• Exercise:
Write out every line exactly, from the first line of the records below through the line that contains "stained for a".

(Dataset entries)
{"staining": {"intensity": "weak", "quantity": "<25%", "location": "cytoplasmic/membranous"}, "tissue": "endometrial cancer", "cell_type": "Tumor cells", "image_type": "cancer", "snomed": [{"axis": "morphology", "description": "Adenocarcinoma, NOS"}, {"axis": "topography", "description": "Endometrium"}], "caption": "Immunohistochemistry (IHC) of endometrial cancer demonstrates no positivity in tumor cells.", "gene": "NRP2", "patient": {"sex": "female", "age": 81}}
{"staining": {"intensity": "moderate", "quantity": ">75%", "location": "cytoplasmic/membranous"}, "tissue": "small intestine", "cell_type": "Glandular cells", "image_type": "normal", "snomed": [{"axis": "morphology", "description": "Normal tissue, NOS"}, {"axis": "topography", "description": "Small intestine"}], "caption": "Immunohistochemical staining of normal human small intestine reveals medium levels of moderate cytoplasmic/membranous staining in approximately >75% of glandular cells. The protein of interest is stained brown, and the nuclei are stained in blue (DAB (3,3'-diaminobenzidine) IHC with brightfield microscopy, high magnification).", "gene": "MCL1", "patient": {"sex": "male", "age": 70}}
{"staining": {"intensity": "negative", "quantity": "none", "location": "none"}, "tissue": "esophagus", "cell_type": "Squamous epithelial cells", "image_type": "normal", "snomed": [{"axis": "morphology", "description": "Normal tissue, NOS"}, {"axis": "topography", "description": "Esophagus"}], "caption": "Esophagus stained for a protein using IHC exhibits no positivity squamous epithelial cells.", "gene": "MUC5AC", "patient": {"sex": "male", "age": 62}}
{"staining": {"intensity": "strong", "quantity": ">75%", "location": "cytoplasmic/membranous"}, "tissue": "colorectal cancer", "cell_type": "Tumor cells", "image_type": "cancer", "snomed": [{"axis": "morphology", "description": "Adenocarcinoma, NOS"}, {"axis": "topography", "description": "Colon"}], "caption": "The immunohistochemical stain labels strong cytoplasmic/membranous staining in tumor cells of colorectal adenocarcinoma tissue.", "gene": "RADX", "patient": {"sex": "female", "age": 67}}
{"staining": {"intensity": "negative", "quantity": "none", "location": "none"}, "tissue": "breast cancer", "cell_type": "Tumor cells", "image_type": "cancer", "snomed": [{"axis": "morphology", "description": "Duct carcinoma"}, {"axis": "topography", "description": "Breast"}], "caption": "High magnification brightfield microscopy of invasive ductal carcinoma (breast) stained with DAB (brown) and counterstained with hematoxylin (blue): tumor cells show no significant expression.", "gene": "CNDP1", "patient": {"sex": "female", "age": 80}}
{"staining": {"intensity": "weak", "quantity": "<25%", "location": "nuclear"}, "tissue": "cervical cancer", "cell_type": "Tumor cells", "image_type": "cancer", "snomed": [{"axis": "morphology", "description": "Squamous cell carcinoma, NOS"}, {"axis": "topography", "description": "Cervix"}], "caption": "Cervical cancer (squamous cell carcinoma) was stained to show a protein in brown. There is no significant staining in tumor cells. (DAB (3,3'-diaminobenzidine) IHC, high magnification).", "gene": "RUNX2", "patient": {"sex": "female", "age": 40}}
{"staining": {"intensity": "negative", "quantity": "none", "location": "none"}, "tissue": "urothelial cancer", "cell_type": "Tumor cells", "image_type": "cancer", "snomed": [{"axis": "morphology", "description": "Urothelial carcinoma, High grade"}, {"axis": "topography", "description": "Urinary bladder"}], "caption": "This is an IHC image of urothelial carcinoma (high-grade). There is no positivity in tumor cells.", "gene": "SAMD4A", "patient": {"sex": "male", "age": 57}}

• Task response:
{"staining": {"intensity": "weak", "quantity": "<25%", "location": "cytoplasmic/membranous"}, "tissue": "endometrial cancer", "cell_type": "Tumor cells", "image_type": "cancer", "snomed": [{"axis": "morphology", "description": "Adenocarcinoma, NOS"}, {"axis": "topography", "description": "Endometrium"}], "caption": "Immunohistochemistry (IHC) of endometrial cancer demonstrates no positivity in tumor cells.", "gene": "NRP2", "patient": {"sex": "female", "age": 81}}
{"staining": {"intensity": "moderate", "quantity": ">75%", "location": "cytoplasmic/membranous"}, "tissue": "small intestine", "cell_type": "Glandular cells", "image_type": "normal", "snomed": [{"axis": "morphology", "description": "Normal tissue, NOS"}, {"axis": "topography", "description": "Small intestine"}], "caption": "Immunohistochemical staining of normal human small intestine reveals medium levels of moderate cytoplasmic/membranous staining in approximately >75% of glandular cells. The protein of interest is stained brown, and the nuclei are stained in blue (DAB (3,3'-diaminobenzidine) IHC with brightfield microscopy, high magnification).", "gene": "MCL1", "patient": {"sex": "male", "age": 70}}
{"staining": {"intensity": "negative", "quantity": "none", "location": "none"}, "tissue": "esophagus", "cell_type": "Squamous epithelial cells", "image_type": "normal", "snomed": [{"axis": "morphology", "description": "Normal tissue, NOS"}, {"axis": "topography", "description": "Esophagus"}], "caption": "Esophagus stained for a protein using IHC exhibits no positivity squamous epithelial cells.", "gene": "MUC5AC", "patient": {"sex": "male", "age": 62}}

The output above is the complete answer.